O voto em branco: Uma ovelha negra, cada vez mais branca nas eleições em Portugal

Votar é a pedra angular de qualquer democracia considerando neste contexto todas as formas de expressão de cidadania, quer pelo voto num dos partidos candidatos às eleições, quer pela opção do voto em branco.

muitas vezes, o voto em branco é confundido com o acto de abstenção ou voto nulo. todavia, ele tem um significado político próprio: o eleitor não atribui a nenhum partido, capacidade e competência necessárias para governar o país da forma que ele, enquanto eleitor, entende ser a mais correcta.

num verdadeiro universo pluripartidário, o voto em branco tem de facto pouca expressão: cada eleitor conseguirá sempre rever-se nalgum partido. o voto em branco ganha importância por um lado, quando os partidos não mostram diferenças significativas entre si, agindo de forma corporativa na defesa dos seus próprios interesses e, por outro, quando lhes é retirada a capacidade de decisão sobre as questões centrais ao futuro da nação. são duas situações que podem ocorrer em simultâneo. nesse caso, torna-se quase recomendável reforçar o significado do voto em branco. é um cenário que entendemos plausível nas próximas eleições legislativas.

quando presenciamos o crescente descontentamento na sociedade portuguesa a respeito dos nossos dirigentes políticos e suas políticas governativas questionamo-nos se isso terá um impacto directo nos resultados eleitorais de dia 5 junho. esperamos que sim!

a sistemática reivindicação do voto útil pelas diferentes forças partidárias, não representa uma alternativa nem séria, nem coerente para o eleitor. o voto útil nas próximas eleições é como tentar decidir em qual das bancas de um mercado de fruta compramos a fruta que queremos, quando toda a fruta que nos vendem está podre. é tempo de agir! votar em branco significa que o sistema partidário não pode continuar a ser mais o que tem sido nas últimas décadas. a rotatividade das maiorias parlamentares tem de ser merecida e não aceite por defeito! as políticas têm de ser profundamente repensadas!
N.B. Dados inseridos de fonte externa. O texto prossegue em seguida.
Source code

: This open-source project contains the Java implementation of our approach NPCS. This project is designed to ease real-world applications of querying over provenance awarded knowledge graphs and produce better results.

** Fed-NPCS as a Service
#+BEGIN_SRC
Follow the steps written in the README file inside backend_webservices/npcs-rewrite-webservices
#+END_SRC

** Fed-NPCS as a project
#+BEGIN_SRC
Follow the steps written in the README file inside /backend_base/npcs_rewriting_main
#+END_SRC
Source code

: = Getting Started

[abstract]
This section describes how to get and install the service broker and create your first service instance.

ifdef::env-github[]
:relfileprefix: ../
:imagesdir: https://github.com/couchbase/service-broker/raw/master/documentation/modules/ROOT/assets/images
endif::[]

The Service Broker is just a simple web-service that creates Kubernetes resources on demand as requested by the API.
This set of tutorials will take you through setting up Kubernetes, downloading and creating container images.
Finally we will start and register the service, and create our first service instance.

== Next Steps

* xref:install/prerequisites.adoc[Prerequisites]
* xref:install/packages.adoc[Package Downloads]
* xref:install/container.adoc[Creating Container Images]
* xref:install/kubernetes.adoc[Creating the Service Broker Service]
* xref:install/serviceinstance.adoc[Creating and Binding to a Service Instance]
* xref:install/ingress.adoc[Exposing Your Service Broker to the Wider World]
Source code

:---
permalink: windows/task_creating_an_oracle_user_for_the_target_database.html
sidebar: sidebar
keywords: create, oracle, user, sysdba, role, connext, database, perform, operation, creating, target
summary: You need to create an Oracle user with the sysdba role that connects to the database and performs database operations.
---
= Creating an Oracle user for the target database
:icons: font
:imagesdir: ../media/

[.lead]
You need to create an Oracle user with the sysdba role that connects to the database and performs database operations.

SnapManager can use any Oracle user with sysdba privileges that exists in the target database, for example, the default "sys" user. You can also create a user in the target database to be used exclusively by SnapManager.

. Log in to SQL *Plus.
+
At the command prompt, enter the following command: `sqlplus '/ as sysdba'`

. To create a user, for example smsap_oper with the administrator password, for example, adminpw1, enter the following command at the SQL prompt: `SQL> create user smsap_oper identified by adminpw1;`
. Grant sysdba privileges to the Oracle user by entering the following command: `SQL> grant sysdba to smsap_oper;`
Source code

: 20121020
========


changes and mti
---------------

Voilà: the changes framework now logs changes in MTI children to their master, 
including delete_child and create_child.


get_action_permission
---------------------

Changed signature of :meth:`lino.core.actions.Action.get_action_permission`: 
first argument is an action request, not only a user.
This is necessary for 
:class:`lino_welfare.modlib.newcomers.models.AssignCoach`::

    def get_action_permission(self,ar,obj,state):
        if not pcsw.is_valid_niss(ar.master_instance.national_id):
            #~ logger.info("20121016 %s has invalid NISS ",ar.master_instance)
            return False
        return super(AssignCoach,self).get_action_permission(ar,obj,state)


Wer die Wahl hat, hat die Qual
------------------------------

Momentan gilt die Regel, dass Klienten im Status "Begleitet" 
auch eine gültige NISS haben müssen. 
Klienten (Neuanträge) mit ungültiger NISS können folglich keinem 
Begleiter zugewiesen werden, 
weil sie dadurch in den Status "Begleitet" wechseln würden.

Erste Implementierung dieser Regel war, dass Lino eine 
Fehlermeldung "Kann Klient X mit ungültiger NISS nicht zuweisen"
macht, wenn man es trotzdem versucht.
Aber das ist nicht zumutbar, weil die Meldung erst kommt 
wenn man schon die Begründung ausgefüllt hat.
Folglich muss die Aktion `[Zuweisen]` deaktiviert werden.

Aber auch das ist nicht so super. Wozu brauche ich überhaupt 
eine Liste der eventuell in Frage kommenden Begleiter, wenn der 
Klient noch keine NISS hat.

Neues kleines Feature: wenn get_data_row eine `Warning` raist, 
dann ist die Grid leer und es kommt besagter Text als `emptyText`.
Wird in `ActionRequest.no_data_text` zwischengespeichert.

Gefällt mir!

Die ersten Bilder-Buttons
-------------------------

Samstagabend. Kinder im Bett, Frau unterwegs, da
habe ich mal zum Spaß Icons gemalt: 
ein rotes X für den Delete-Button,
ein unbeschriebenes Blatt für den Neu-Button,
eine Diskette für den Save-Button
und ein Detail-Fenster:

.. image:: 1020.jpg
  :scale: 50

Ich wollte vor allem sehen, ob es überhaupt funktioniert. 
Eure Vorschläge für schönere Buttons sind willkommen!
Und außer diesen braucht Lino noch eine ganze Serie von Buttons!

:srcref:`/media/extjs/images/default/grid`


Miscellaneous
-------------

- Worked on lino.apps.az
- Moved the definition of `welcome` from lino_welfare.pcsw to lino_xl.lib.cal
a europa reage já com sinais evidentes desta mudança, com o aparecimento de movimentos de cidadania independentes como o m-15 em espanha. vejam-se as estatísticas, principalmente relativas à parte menos comentada nos media, os votos brancos. nas últimas quatro eleições legislativas, desde 1999, o somatório dos votos brancos e nulos revelaram um crescimento de 2.0% para 3.1% numa década, tendo em conta um universo praticamente constante de 5.7 milhões de votantes. se acrescentarmos a votação obtida pelos restantes partidos sem representação parlamentar, passamos a ter um crescimento de 3.8% em 1999 para 6.2% em 2009. este acréscimo representou, nas últimas eleições legislativas de 2009, 79% da votação atingida pelo partido com menor representação parlamentar e que com ela elegeu 15 deputados! significa isto que em termos teóricos, se o voto em branco fosse considerado, uma boa dezena de deputados na assembleia da república teriam de mudar de profissão.

qual é afinal o valor real do nosso voto no actual modelo de democracia parlamentar? no contexto actual esta pergunta faz ainda mais sentido, uma vez que o programa acordado com as entidades europeias e o fundo monetário internacional reduz toda e qualquer margem de manobra ao futuro governo, qualquer que ele seja, até 2013. o verdadeiro programa eleitoral para a próxima legislatura não foi escrito por nenhum partido português. foi redigido no passado dia 3 de maio com o título “portugal: memorandum of understanding on specific economic policy conditionality”. documento este que ainda hoje não tem uma tradução oficial em português, nem tão pouco foi distribuído aos eleitores enquanto único panfleto de propaganda eleitoral verdadeiramente genuíno e objectivo. o voto nas próximas eleições, se não for em branco, será um voto meramente simbólico, que servirá quanto muito para legitimar as decisões políticas já assumidas anteriormente. qualquer que venha a ser o resultado das próximas eleições e o programa eleitoral maioritariamente sufragado, este estará sempre condicionado ao programa pré-eleitoral apresentado pelo “triunvirato” e “sufragado” pelos três partidos que se apresentam ao eleitorado com condições e “disponibilidade” para nos governar. é bem verdade que o voto em branco, assim como o voto nulo e a abstenção, não legitimam ninguém para governar, contudo retira legitimidade a todos quantos se apresentem a eleições sem merecerem a nossa confiança. mais do que nunca é o que está em causa na futura composição do nosso parlamento. à consideração dos leitores.